[[ EXTRACTED MATERIAL, beginning ]]
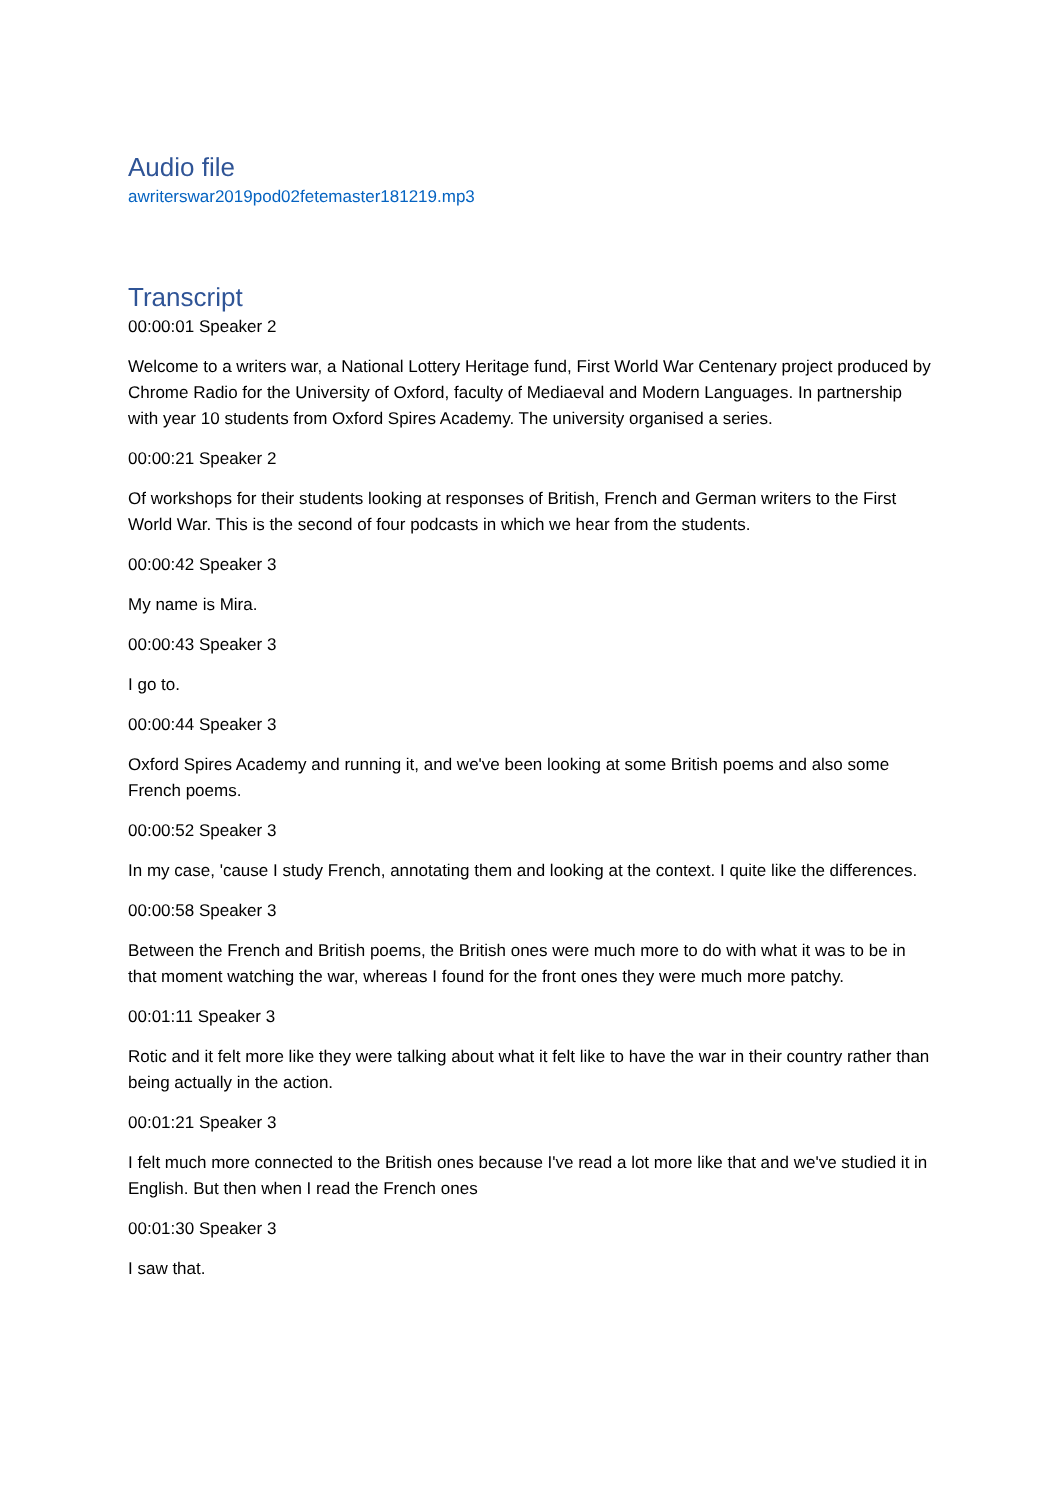Audio file
awriterswar2019pod02fetemaster181219.mp3
Transcript
00:00:01 Speaker 2
Welcome to a writers war, a National Lottery Heritage fund, First World War Centenary project produced by Chrome Radio for the University of Oxford, faculty of Mediaeval and Modern Languages. In partnership with year 10 students from Oxford Spires Academy. The university organised a series.
00:00:21 Speaker 2
Of workshops for their students looking at responses of British, French and German writers to the First World War. This is the second of four podcasts in which we hear from the students.
00:00:42 Speaker 3
My name is Mira.
00:00:43 Speaker 3
I go to.
00:00:44 Speaker 3
Oxford Spires Academy and running it, and we've been looking at some British poems and also some French poems.
00:00:52 Speaker 3
In my case, 'cause I study French, annotating them and looking at the context. I quite like the differences.
00:00:58 Speaker 3
Between the French and British poems, the British ones were much more to do with what it was to be in that moment watching the war, whereas I found for the front ones they were much more patchy.
00:01:11 Speaker 3
Rotic and it felt more like they were talking about what it felt like to have the war in their country rather than being actually in the action.
00:01:21 Speaker 3
I felt much more connected to the British ones because I've read a lot more like that and we've studied it in English. But then when I read the French ones
00:01:30 Speaker 3
I saw that.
[[ EXTRACTED MATERIAL, end ]]
> _TASK DETAILS_:
Among the records above, repeat exactly the line with "00:00:42 Speaker 3", the line with "00:01:11 Speaker 3", and every line in between, and only those.

> _SOLVED PROBLEM_:
00:00:42 Speaker 3
My name is Mira.
00:00:43 Speaker 3
I go to.
00:00:44 Speaker 3
Oxford Spires Academy and running it, and we've been looking at some British poems and also some French poems.
00:00:52 Speaker 3
In my case, 'cause I study French, annotating them and looking at the context. I quite like the differences.
00:00:58 Speaker 3
Between the French and British poems, the British ones were much more to do with what it was to be in that moment watching the war, whereas I found for the front ones they were much more patchy.
00:01:11 Speaker 3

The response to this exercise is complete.